Etobicoke General Hospital is moving ahead with privatization of housekeeping, waste management, laundry, and portering services despite strong opposition from staff represented by the Canadian Union of Public Employees. Earlier in June, the union organized a demonstration after hearing about the hospital’s privatization plan, which will impact 224 jobs.
“The hospital is making a big mistake that will hurt patients, visitors and staff,” says Erica Young, President of CUPE 145, the union representing staff at the hospital. “Evidence shows that privatization of cleaning is linked to higher superbug infection rates due to poor infection control. When you consider the potential impact on people’s lives, it’s a reckless decision that is impossible to justify.”
In Canada, superbug infections in hospitals are increasing. The Canadian Nosocomial Surveillance Program’s 2017-2021 report shows higher rates of MRSA and VRE infections.
According to the World Health Organization, cleaners “are the first line of defense against health care-associated infections, and support efforts to reduce antimicrobial resistance.”
But research shows that appropriate staffing levels and rigorous infection control practices are key to maintaining good hygiene in health care settings, which are compromised by privatization.
“Significant profit margins for private contractors will lead to lower staffing levels, higher staff turnover, and fractured teamwork between cleaners and infection control specialists,” says Michael Hurley, president of CUPE’s Ontario Council of Hospital Unions (OCHU/CUPE). “It’s hard to believe that the hospital is willing to risk people’s lives. Hospital management should back away from plans to privatize that will surely lead to the spread of hospital acquired infections and, in some cases, death.”

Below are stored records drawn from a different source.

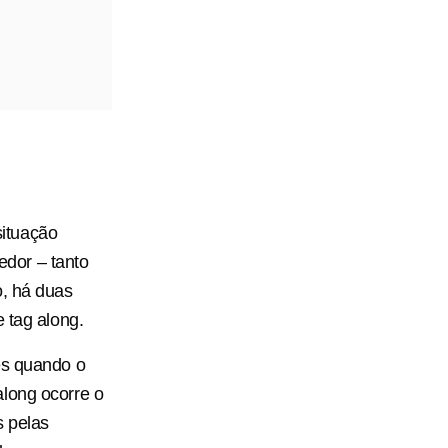
ituação
dor – tanto
o, há duas
 tag along.
es quando o
along ocorre o
s pelas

Young, an operating room technician with 30 years of experience as a hospital worker, says the privatization of portering will cause delays and backlogs at the hospital due to reduced portering staff.

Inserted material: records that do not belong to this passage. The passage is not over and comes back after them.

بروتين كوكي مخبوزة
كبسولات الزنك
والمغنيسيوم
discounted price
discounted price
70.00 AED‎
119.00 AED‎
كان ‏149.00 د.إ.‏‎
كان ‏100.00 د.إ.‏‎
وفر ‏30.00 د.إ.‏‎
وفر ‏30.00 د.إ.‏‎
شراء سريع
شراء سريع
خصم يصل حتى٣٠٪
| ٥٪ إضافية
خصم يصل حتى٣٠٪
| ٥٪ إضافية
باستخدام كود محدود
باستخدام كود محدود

She said missed appointments would lengthen hospital stays and contribute to overcrowding, which would only compound the hygiene concerns caused by contracting out of housekeeping. She says the union will “wage a strong campaign that unites health care workers, community allies and residents” until the hospital reverses its decision.
The privatization of housekeeping services has failed in multiple jurisdictions, she says, citing a CUPE research report. In Scottish hospitals, after a disastrous experiment with contracting out, the prevalence of C. difficile was reduced by 37 per cent after cleaning services were brought back in-house.